Testimoniare la perdita attraverso le immagini
Attuale come i tragici sviluppi della guerra nell’enclave del Nagorno Karabakh o Artsakh in lingua armena, universale come la sempiterna questione del poter almeno piangere i propri cari, dell’avere la certezza di quale sia stato il loro destino e ritrovare i resti di quelle vite spezzatesi drammaticamente, così da poter da loro una degna sepoltura. Queste sono le coordinate essenziali di 1489, documentario dal titolo enigmatico che con quel numero potrebbe far pensare a qualsiasi cosa, per esempio a una data, ma che fa riferimento invece a un asettico, freddo metodo di catalogazione dei resti umani rinvenuti sul campo di battaglia. Quasi più un atto di ricongiungimento famigliare post mortem che un semplice film, quello realizzato dall’artista (divenuta film-maker quasi per una necessità di carattere etico, ma con una formazione primaria da musicista) armena Shoghakat Vardanyan…
Il fatto che questo suo lavoro, portato avanti istintivamente e senza avere alle spalle un percorso cinematografico tradizionale, al 35° Trieste Film Festival sia stato preferito ad altri dotati di un impianto produttivo, tecnico e stilistico ben più solido, è indice a nostro avviso di un’acuta sensibilità umanistica da parte di chi lo ha voluto premiare.

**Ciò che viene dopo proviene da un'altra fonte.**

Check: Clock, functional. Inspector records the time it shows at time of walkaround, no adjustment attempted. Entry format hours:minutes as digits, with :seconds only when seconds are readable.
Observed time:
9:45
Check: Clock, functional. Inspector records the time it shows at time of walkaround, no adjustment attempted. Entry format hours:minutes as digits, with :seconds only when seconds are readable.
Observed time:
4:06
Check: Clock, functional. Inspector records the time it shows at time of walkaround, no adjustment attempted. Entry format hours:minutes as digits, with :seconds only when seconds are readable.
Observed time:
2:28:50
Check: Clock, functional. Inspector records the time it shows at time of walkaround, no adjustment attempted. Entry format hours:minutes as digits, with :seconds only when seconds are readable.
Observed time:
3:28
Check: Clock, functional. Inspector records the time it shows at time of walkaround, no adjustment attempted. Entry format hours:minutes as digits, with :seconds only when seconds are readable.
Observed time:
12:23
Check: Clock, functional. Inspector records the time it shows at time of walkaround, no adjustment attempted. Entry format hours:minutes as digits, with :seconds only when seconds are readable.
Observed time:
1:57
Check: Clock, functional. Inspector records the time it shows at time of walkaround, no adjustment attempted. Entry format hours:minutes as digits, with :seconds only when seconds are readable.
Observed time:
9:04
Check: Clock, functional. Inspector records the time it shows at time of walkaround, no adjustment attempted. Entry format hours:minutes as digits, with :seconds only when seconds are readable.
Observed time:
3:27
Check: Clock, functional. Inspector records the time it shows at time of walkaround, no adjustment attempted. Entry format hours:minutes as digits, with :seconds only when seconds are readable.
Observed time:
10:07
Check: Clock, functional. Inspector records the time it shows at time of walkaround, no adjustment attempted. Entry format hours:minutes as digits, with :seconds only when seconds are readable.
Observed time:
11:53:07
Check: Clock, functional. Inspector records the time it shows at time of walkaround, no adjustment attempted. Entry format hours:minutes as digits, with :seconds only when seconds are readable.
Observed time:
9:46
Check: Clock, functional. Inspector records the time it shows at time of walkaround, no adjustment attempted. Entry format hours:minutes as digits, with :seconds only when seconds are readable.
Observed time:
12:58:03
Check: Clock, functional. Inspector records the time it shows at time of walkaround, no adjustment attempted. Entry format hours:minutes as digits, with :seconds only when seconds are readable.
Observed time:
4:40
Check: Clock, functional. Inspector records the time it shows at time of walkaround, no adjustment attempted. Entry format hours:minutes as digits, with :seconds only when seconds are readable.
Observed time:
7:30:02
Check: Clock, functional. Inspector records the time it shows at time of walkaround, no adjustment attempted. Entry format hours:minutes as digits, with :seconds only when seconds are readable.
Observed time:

Difatti il Premio Alpe Adria Cinema offerto da Opificio Neirami e assegnato dalla giuria composta da Graziella Bildesheim, Dmitrij Gluščevskij, Vladan Petković è andato proprio al documentario 1489 di Shoghakat Vardanyan, con la seguente motivazione:
“Realizzato da un’artista che non ha avuto una formazione cinematografica ma che dimostra un innegabile talento grezzo e un istinto impeccabile, questo film è un pugno nello stomaco, crudo e senza fronzoli. Un resoconto incredibilmente coraggioso e intimo di una delle situazioni più difficili in cui una famiglia possa trovarsi, il film getta lo sguardo sulle ferite aperte della regista e dei suoi genitori. Le loro ferite non si rimargineranno mai del tutto, ma la loro rappresentazione riesce ad offrire speranza e catarsi alle migliaia di persone che subiscono simili tragedie in tutto il mondo.”
Scene di vita famigliare prima e dopo la certificazione del lutto. Una personale detection, dai contorni disperati, condotta dalla regista presso tutti coloro da cui si poteva sperare di avere notizie sul conto del ragazzo disperso al fronte, suo fratello Soghomon (a sua volta studente e musicista di appena 21 anni), tra cui ovviamente quegli ambienti militari dove i commilitoni tornati vivi dagli scontri con gli Azeri hanno in serbo per lei solo qualche indicazione frammentaria, scarna, per niente risolutiva. E poi la tragica conferma di quanto avvenuto. Coi genitori di Shoghakat e Soghomon ripresi in una delle scene più strazianti dell’intero documentario, attraverso alcuni piani ravvicinati, nell’atto terrificante e comunque profondamente umano di accarezzare quelle povere ossa, rimaste a testimoniare l’esistenza di un giovane che fino al 2020 (quando l’offensiva azera aveva fatto riprende le ostilità nella regione) viveva e suonava il pianoforte in quella stessa casa.
Ecco, laddove la televisione e altri media (vedi il recente conflitto russo-ucraino o quel poco che riesce a trapelare da Gaza bombardata e assediata) ci hanno purtroppo abituato a una sorta di “pornografia del dolore”, a uno sguardo tanto crudo quanto meccanico e asettico, il cinema ancora una volta ci riporta all’essenza delle cose, un’essenza colta sia nella sua radice prettamente materica che per le sue forti implicazioni spirituali. Tutto ciò grazie al coraggio, ai modi rispettosi e alla forte interioritù della regista Shoghakat Vardanyan e dei suoi famigliari, in grado di mostrarci senza alcun filtro che non sia quello della dignità umana il peso insostenibile della loro perdita.